The Wine of Astonishment
- Author: Earl Lovelace
- Language: English
- Genre: Fiction
- Publisher: Andre Deutsch Ltd
- Publication date: 1982
- Preceded by: The Dragon Can't Dance
- Followed by: Salt

= The Wine of Astonishment =

1982 novel by Earl Lovelace

The Wine of Astonishment is a 1982 novel written by Trinidadian author Earl Lovelace. The story depicts the struggles of a Spiritual Baptist community from the passing of the Prohibition Ordinance to repealing of the ban, portraying a 20-year struggle from 1932 to 1951. Themes such as racism, women in society, religion, change, oppression, power and authority are featured throughout the book.

== Plot summary ==
This story is narrated by Eva Dorcas. She and her husband, Bee Dorcas are a religious couple who are both members of the Spiritual Baptist Church in a small Trinidadian community known as Bonasse. They all share their experiences about being persecuted due to their direct affiliation with their religion.
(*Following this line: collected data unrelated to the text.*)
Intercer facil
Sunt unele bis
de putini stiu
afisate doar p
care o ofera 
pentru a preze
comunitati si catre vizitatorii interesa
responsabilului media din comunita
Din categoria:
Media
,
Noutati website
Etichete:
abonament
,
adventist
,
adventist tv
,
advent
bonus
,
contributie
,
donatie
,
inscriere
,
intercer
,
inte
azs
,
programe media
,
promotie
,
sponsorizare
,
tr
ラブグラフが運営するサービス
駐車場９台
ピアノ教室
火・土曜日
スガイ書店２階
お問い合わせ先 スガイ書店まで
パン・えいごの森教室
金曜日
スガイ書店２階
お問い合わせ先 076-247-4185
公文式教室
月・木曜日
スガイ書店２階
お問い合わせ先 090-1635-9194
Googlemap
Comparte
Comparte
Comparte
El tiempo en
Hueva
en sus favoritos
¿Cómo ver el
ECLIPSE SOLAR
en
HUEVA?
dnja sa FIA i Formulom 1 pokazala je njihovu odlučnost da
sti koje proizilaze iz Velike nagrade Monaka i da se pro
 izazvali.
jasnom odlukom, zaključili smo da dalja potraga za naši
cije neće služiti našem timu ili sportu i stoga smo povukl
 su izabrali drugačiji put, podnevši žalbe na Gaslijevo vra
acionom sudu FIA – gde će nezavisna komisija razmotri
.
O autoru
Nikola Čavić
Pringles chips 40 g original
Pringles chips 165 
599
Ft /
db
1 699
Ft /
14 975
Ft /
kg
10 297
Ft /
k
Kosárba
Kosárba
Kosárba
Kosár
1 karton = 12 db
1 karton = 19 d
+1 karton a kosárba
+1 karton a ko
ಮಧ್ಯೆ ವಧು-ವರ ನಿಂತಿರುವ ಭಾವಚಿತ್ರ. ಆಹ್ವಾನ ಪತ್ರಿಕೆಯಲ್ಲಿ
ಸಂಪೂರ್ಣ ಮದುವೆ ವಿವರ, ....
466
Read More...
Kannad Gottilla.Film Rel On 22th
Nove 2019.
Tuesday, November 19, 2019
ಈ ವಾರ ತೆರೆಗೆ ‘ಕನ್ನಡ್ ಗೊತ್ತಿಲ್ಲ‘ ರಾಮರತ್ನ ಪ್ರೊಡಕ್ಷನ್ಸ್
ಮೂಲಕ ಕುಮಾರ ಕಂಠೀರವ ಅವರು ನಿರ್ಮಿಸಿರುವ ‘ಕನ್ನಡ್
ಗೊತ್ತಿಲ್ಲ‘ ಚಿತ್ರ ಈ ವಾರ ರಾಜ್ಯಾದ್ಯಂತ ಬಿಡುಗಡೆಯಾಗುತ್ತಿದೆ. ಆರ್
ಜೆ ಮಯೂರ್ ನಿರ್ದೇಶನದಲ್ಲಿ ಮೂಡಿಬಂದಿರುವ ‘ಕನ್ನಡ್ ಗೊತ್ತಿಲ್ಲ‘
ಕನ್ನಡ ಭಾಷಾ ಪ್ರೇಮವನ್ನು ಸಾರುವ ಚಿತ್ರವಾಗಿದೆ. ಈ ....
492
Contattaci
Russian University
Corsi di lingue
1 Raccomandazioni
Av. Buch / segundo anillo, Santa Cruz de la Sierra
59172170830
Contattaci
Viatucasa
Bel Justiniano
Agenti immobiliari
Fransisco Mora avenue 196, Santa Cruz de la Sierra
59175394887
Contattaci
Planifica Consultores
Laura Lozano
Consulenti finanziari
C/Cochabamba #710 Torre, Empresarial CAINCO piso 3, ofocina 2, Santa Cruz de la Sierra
They also share how they were betrayed by someone to whom they entrusted their faith for a change. Trust became an issue for the fellow characters since Ivan Morton betrayed them when he entered into the political life and evacuated the house his father built on his own to live in a colonial-era mansion, located on top of the Bonasse hill, that was once occupied by an English family known as the Richardsons. The community praised Bolo for his masculinity in defending his fellow neighbours until he was taken to prison. After his release he was no longer the person he once was, of which the community now fear.

== Main characters ==
- Bee Dorcas: Eva Dorcas' husband, a father to five children, installed as Shouter Baptist church's pastor and believed to be a strong Christian. The entire community admired Bee, and considered him as the pillar of the community due to his wisdom and patience. He loved being appreciated and knew how manage his responsibilities in a professionalized manner without converting it into a burden. Bee eventually becomes aware of that repression occurring upon losing the respect of his children and the disintegration of the church. Bee shows his anger when he breaks the law and deals with the consequences.
- Eva Dorcas: Bee's wife and mother of his five children. Eva is characterized as an emotional supporter for her husband and believed to be a strong Christian follower just as her husband. Known to be the narrator and explained every aspect of everyone's life in details.
- Ivan Morton: once a teacher before he became affiliated with politics. He was known as the new individual within the country's legislative council, but brought disappointment when he broke his promise to help lift the ban. He was known to be the "bright" person in the community even though he had failed his college examination not only once but twice.
- Bolo: known as the best of all stick fighters in the community and was crowned as champion. With such emphasis, the community viewed him as a hero and a warrior figure. He was later imprisoned for defending both his mother and the church. The imprisonment had changed his well-being from the most loved individual to the terror of the community after a year.

== Major themes and symbolism ==
Shouter Baptists or Spiritual Baptists observe a combination of Christianity and African traditional practices. Conflict arose between the British colonial government and citizens of Trinidad because Christianity has a direct link with the British authorities and Shouter Baptist was a form of rivalry in the eyes of the colonial government, since Trinidad was then a colony of the British Empire. This conflict resulted in the passing of Shouter Prohibition Ordinance in 1917.

The betrayal of Ivan Morton results in a dramatic change within the lives and faith of the community, emphasizing the toll that power and authority takes on someone's personality. Ivan Morton became the main disappointment when he decided not to support the Shouter Baptist religion and followed the colonizers' orders. Politics in this community is a depiction of the various characteristics of Caribbean political leadership. Members of the community connected their faith with their daily lives by reciting Bible verses throughout the novel depicting religion as a major theme.

The Shouter Baptist Church symbolizes unity and a form of identity. Members of the community adore the church and claim it is the foundation of their tradition, a connection with their ancestors who were slaves.